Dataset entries
--- START ---

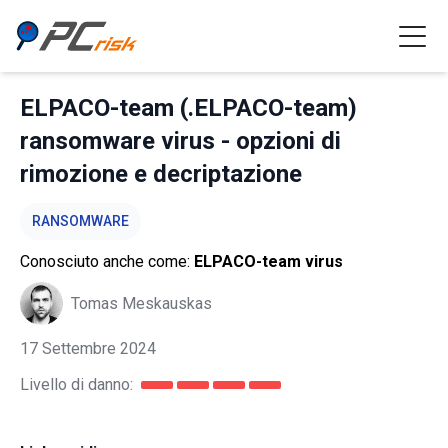
ELPACO-team (.ELPACO-team)
ransomware virus - opzioni di
rimozione e decriptazione
RANSOMWARE
Conosciuto anche come:
ELPACO-team virus
Tomas Meskauskas
17 Settembre 2024
Livello di danno:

--- END ---

Wherever the word "virus" turns up in the records, copy out the line it is on.

*Exercise result*:
ransomware virus - opzioni di
ELPACO-team virus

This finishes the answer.